Il était clair que Rupert n’avait point parlé de mon retour et de notre rencontre dans la rue. Il en parut un peu honteux, et s’avança pour dire :

— Comment donc ai-je pu oublier de vous apprendre, Lucie, que j’avais rencontré le capitaine Wallingford, comme j’allais prendre le colonel et miss Merton. Oh ! nous avons causé longtemps ensemble, et je pourrai lui épargner la peine de répéter son histoire.
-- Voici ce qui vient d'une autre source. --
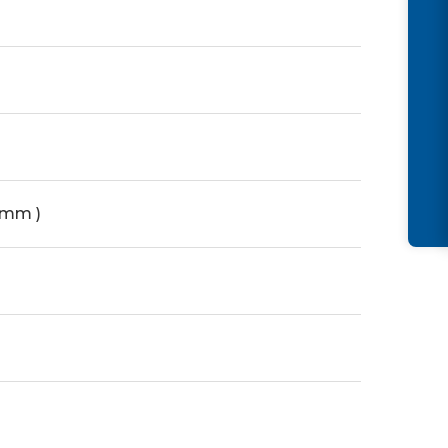
5 mm )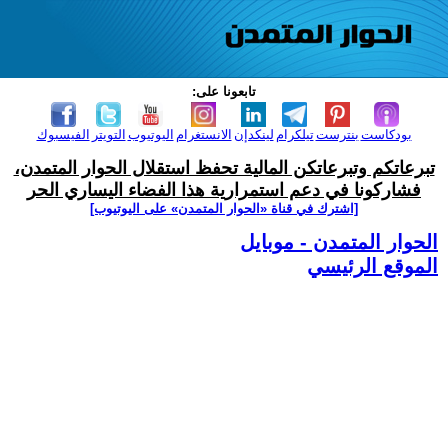
تابعونا على:
بودكاست
بنترست
تيلكرام
لينكدإن
الانستغرام
اليوتيوب
التويتر
الفيسبوك
تبرعاتكم وتبرعاتكن المالية تحفظ استقلال الحوار المتمدن،
فشاركونا في دعم استمرارية هذا الفضاء اليساري الحر
[اشترك في قناة ‫«الحوار المتمدن» على اليوتيوب]
الحوار المتمدن - موبايل
الموقع الرئيسي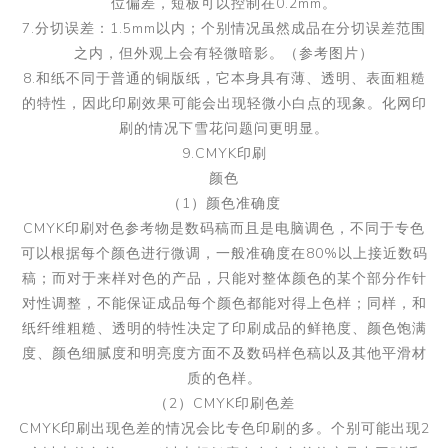
位偏差，短板可以控制在0.2mm。
7.分切误差：1.5mm以内；个别情况虽然成品在分切误差范围
之内，但外观上会有轻微暗影。（参考图片）
8.和纸不同于普通的铜版纸，它本身具有薄、透明、表面粗糙
的特性，因此印刷效果可能会出现轻微小白点的现象。化网印
刷的情况下雪花问题问更明显。
9.CMYK印刷
颜色
（1）颜色准确度
CMYK印刷对色参考物是数码稿而且是电脑调色，不同于专色
可以根据每个颜色进行微调，一般准确度在80%以上接近数码
稿；而对于来样对色的产品，只能对整体颜色的某个部分作针
对性调整，不能保证成品每个颜色都能对得上色样；同样，和
纸纤维粗糙、透明的特性决定了印刷成品的鲜艳度、颜色饱满
度、颜色细腻度和明亮度方面不及数码样色稿以及其他平滑材
质的色样。
（2）CMYK印刷色差
CMYK印刷出现色差的情况会比专色印刷的多。个别可能出现2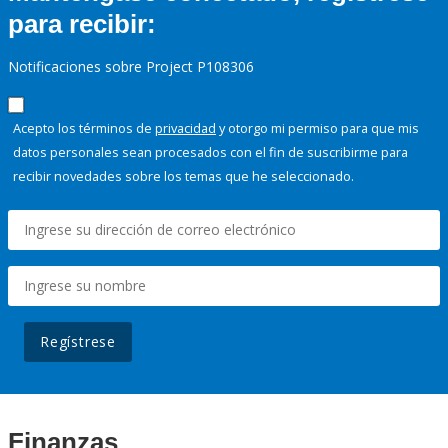
para recibir:
Notificaciones sobre Project P108306
Acepto los términos de
privacidad
y otorgo mi permiso para que mis
datos personales sean procesados con el fin de suscribirme para
recibir novedades sobre los temas que he seleccionado.
Regístrese
Finanzas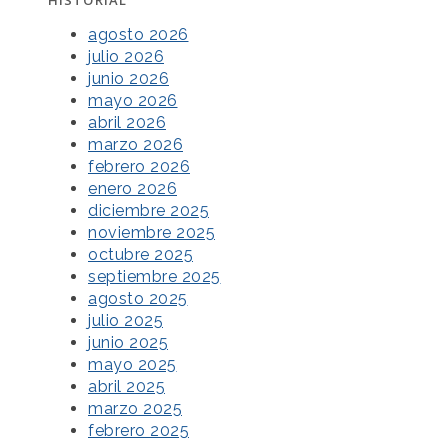
agosto 2026
julio 2026
junio 2026
mayo 2026
abril 2026
marzo 2026
febrero 2026
enero 2026
diciembre 2025
noviembre 2025
octubre 2025
septiembre 2025
agosto 2025
julio 2025
junio 2025
mayo 2025
abril 2025
marzo 2025
febrero 2025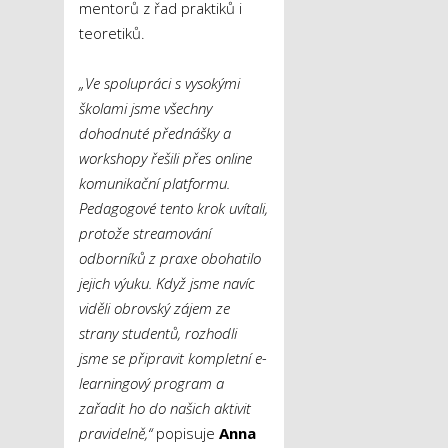
mentorů z řad praktiků i
teoretiků.
„Ve spolupráci s vysokými
školami jsme všechny
dohodnuté přednášky a
workshopy řešili přes online
komunikační platformu.
Pedagogové tento krok uvítali,
protože streamování
odborníků z praxe obohatilo
jejich výuku. Když jsme navíc
viděli obrovský zájem ze
strany studentů, rozhodli
jsme se připravit kompletní e-
learningový program a
zařadit ho do našich aktivit
pravidelně,“
popisuje
Anna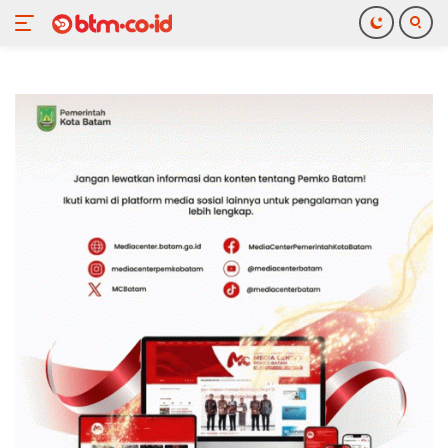
Langsung
ke
konten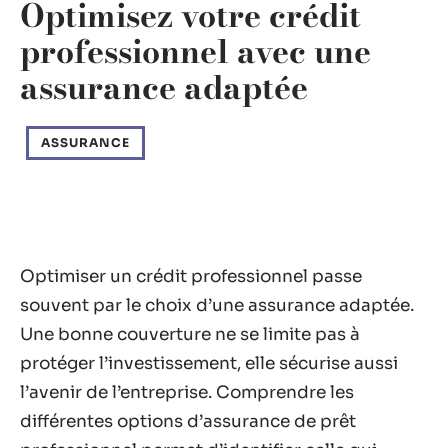
Optimisez votre crédit
professionnel avec une
assurance adaptée
ASSURANCE
Optimiser un crédit professionnel passe
souvent par le choix d’une assurance adaptée.
Une bonne couverture ne se limite pas à
protéger l’investissement, elle sécurise aussi
l’avenir de l’entreprise. Comprendre les
différentes options d’assurance de prêt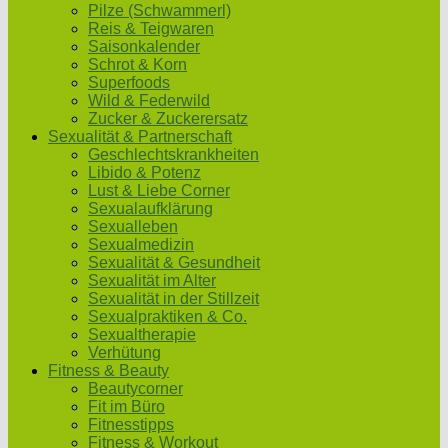
Pilze (Schwammerl)
Reis & Teigwaren
Saisonkalender
Schrot & Korn
Superfoods
Wild & Federwild
Zucker & Zuckerersatz
Sexualität & Partnerschaft
Geschlechtskrankheiten
Libido & Potenz
Lust & Liebe Corner
Sexualaufklärung
Sexualleben
Sexualmedizin
Sexualität & Gesundheit
Sexualität im Alter
Sexualität in der Stillzeit
Sexualpraktiken & Co.
Sexualtherapie
Verhütung
Fitness & Beauty
Beautycorner
Fit im Büro
Fitnesstipps
Fitness & Workout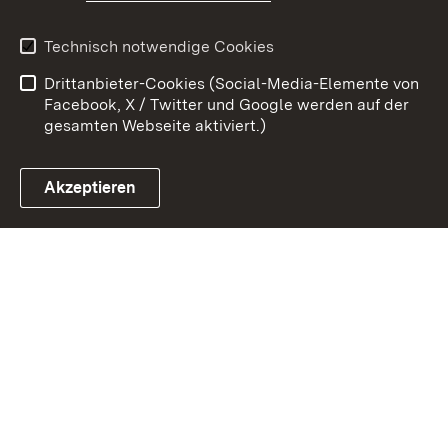
Erklärung zur
Benutzungshinweise
Technisch notwendige Cookies
Barrierefreiheit
Drittanbieter-Cookies (Social-Media-Elemente von
Impressum
Cookies
Facebook, X / Twitter und Google werden auf der
gesamten Webseite aktiviert.)
Akzeptieren
Link zum Landesportal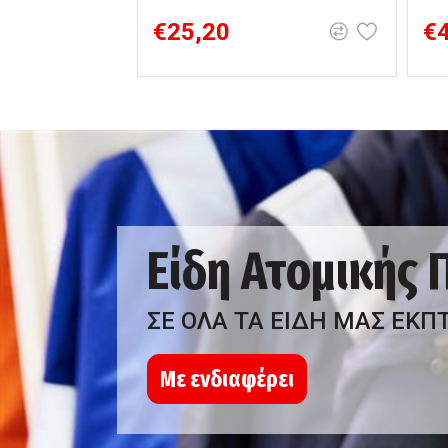
€25,20
€
Είδη Ατομικής
ΣΕ ΟΛΑ ΤΑ ΕΙΔΗ ΜΑΣ ΕΚΠ
Με ενδιαφέρει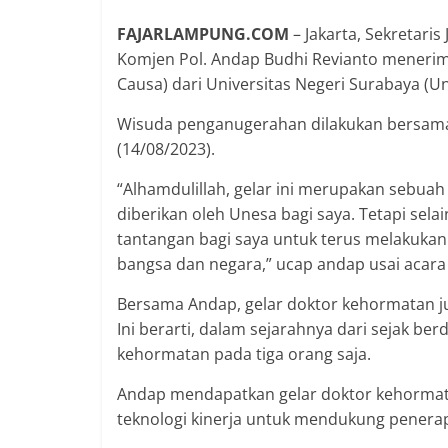
FAJARLAMPUNG.COM
– Jakarta, Sekretar
Komjen Pol. Andap Budhi Revianto meneri
Causa) dari Universitas Negeri Surabaya (Un
Wisuda penganugerahan dilakukan bersamaa
(14/08/2023).
“Alhamdulillah, gelar ini merupakan sebu
diberikan oleh Unesa bagi saya. Tetapi sela
tantangan bagi saya untuk terus melakukan
bangsa dan negara,” ucap andap usai acara
Bersama Andap, gelar doktor kehormatan j
Ini berarti, dalam sejarahnya dari sejak be
kehormatan pada tiga orang saja.
Andap mendapatkan gelar doktor kehormat
teknologi kinerja untuk mendukung penerapa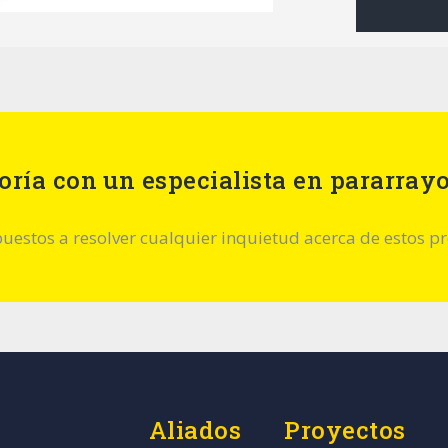
oría con un especialista en pararray
estos a resolver cualquier inquietud acerca de estos p
Aliados
Proyectos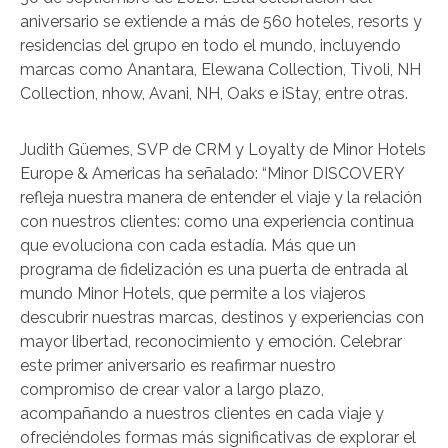
aniversario se extiende a más de 560 hoteles, resorts y
residencias del grupo en todo el mundo, incluyendo
marcas como Anantara, Elewana Collection, Tivoli, NH
Collection, nhow, Avani, NH, Oaks e iStay, entre otras.
Judith Güemes, SVP de CRM y Loyalty de Minor Hotels
Europe & Americas ha señalado: “Minor DISCOVERY
refleja nuestra manera de entender el viaje y la relación
con nuestros clientes: como una experiencia continua
que evoluciona con cada estadía. Más que un
programa de fidelización es una puerta de entrada al
mundo Minor Hotels, que permite a los viajeros
descubrir nuestras marcas, destinos y experiencias con
mayor libertad, reconocimiento y emoción. Celebrar
este primer aniversario es reafirmar nuestro
compromiso de crear valor a largo plazo,
acompañando a nuestros clientes en cada viaje y
ofreciéndoles formas más significativas de explorar el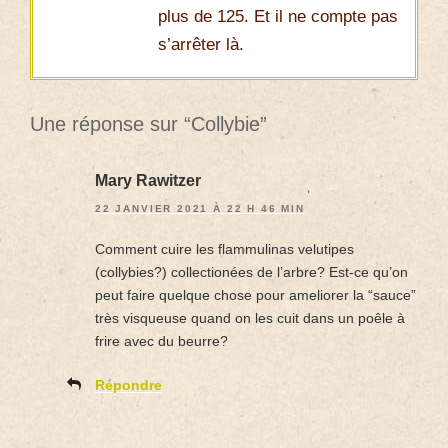
plus de 125. Et il ne compte pas
s’arrêter là.
Une réponse sur “Collybie”
Mary Rawitzer
22 JANVIER 2021 À 22 H 46 MIN
Comment cuire les flammulinas velutipes
(collybies?) collectionées de l’arbre? Est-ce qu’on
peut faire quelque chose pour ameliorer la “sauce”
très visqueuse quand on les cuit dans un poêle à
frire avec du beurre?
Répondre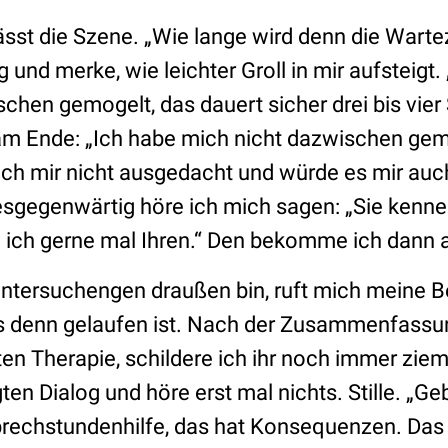
sst die Szene. „Wie lange wird denn die Wartez
g und merke, wie leichter Groll in mir aufsteigt
ischen gemogelt, das dauert sicher drei bis vier
am Ende: „Ich habe mich nicht dazwischen gemog
 ich mir nicht ausgedacht und würde es mir auc
sgegenwärtig höre ich mich sagen: „Sie kenne
e ich gerne mal Ihren.“ Den bekomme ich dann 
Untersuchengen draußen bin, ruft mich meine B
es denn gelaufen ist. Nach der Zusammenfass
ten Therapie, schildere ich ihr noch immer zie
en Dialog und höre erst mal nichts. Stille. „Geb
rechstundenhilfe, das hat Konsequenzen. Das 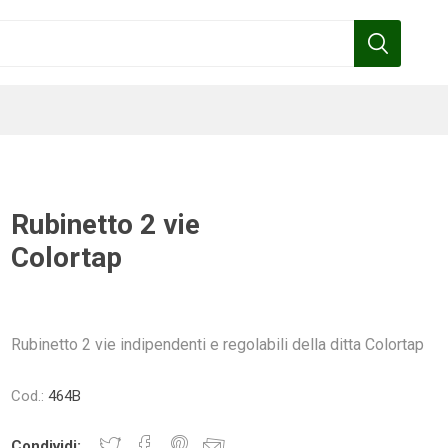
Rubinetto 2 vie
Colortap
Benza
Bottos
Calpeda
Cofra
Rubinetto 2 vie indipendenti e regolabili della ditta Colortap
Gardena
Griffon
Gamma
Hozelock
Cod.:
464B
pennelli
Condividi: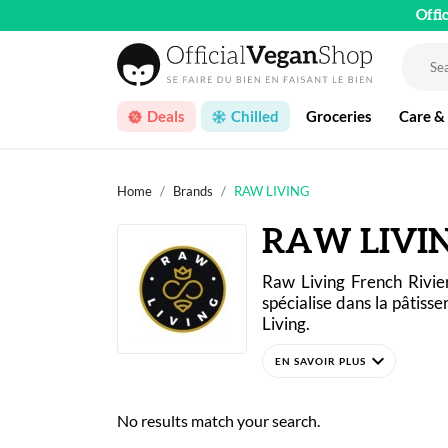
Offi
Deals
Chilled
Groceries
Care &
Home
Brands
RAW LIVING
RAW LIVI
Raw Living French Rivier
spécialise dans la pâtisser
Living.
expand_more
La “cuisine vivante” passe
sans sucres raffinés et san
No results match your search.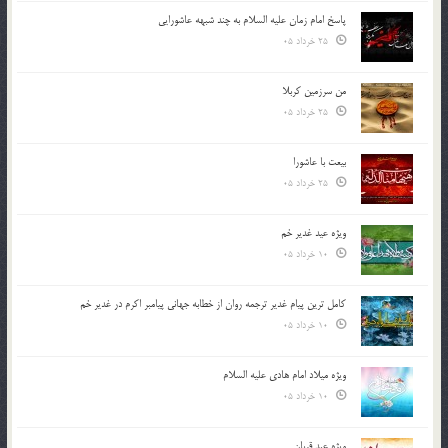
پاسخ امام زمان علیه السلام به چند شبهه عاشورایی
25 خرداد 05
من سرزمین کربلا
25 خرداد 05
بیعت با عاشورا
25 خرداد 05
ویژه عید غدیر خم
10 خرداد 05
کامل ترین پیام غدیر ترجمه روان از خطابه جهانی پیامبر اکرم در غدیر خم
10 خرداد 05
ویژه میلاد امام هادی علیه السلام
10 خرداد 05
ویژه عید قربان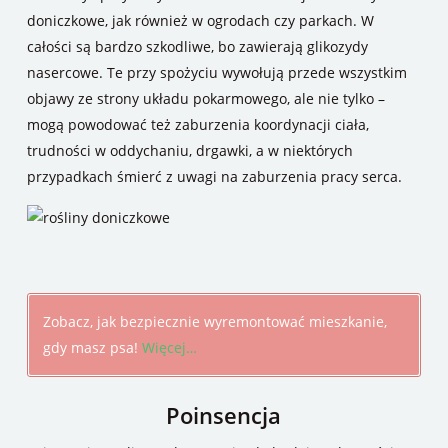
doniczkowe, jak również w ogrodach czy parkach. W
całości są bardzo szkodliwe, bo zawierają glikozydy
nasercowe. Te przy spożyciu wywołują przede wszystkim
objawy ze strony układu pokarmowego, ale nie tylko –
mogą powodować też zaburzenia koordynacji ciała,
trudności w oddychaniu, drgawki, a w niektórych
przypadkach śmierć z uwagi na zaburzenia pracy serca.
Zobacz, jak bezpiecznie wyremontować mieszkanie,
gdy masz psa!
Więcej…
Poinsencja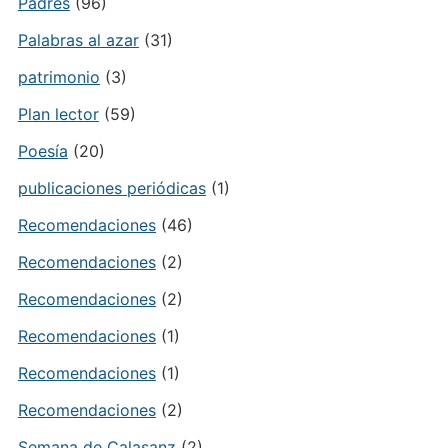
Padres
(96)
Palabras al azar
(31)
patrimonio
(3)
Plan lector
(59)
Poesía
(20)
publicaciones periódicas
(1)
Recomendaciones
(46)
Recomendaciones
(2)
Recomendaciones
(2)
Recomendaciones
(1)
Recomendaciones
(1)
Recomendaciones
(2)
Semana de Calasanz
(2)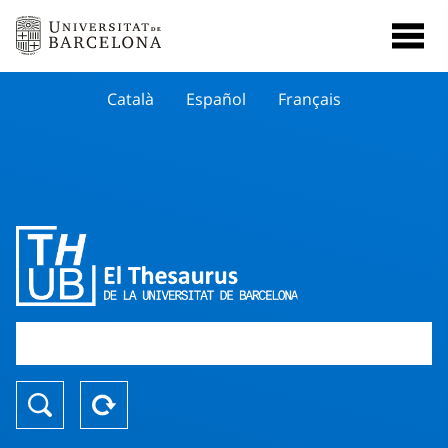
Català
Español
Français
— Je puis dire néanmoins, ajoutai-je, combien je suis heureux de voir miss Hardinge si bien portante, et de pouvoir présenter mes hommages à mes anciens passagers.

Je serrai la main du major et celle d’Émilie, je saluai Drewett, je fus présenté à sa mère, et invité à venir prendre place dans la loge, attendu qu’il n’était pas très-convenable que la conversation se prolongeât de la loge au parterre. J’oubliai mes prudentes résolutions, et trois minutes après j’étais derrière Lucie… André Drewett eut la civilité de m’offrir sa place, bien que ce fût d’un air qui disait assez clairement : qu’ai-je à craindre ? c’est un patron de navire ; laissons-le un moment s’amuser ; le pauvre diable sera obligé de repartir au premier jour, et il me laissera la place libre. Du moins je crus lire ce langage dans l’expression de tous ses traits.

— Merci, monsieur Drewett, dit Lucie du ton le plus doux. Monsieur Wallingford et moi, nous sommes de vieux amis. Vous savez qu’il est le frère de Grace — Drewett inclina la tête d’une manière assez convenable — et j’ai mille choses à lui dire. Ainsi donc, Miles, venez vous mettre là, et racontez-moi tout votre voyage.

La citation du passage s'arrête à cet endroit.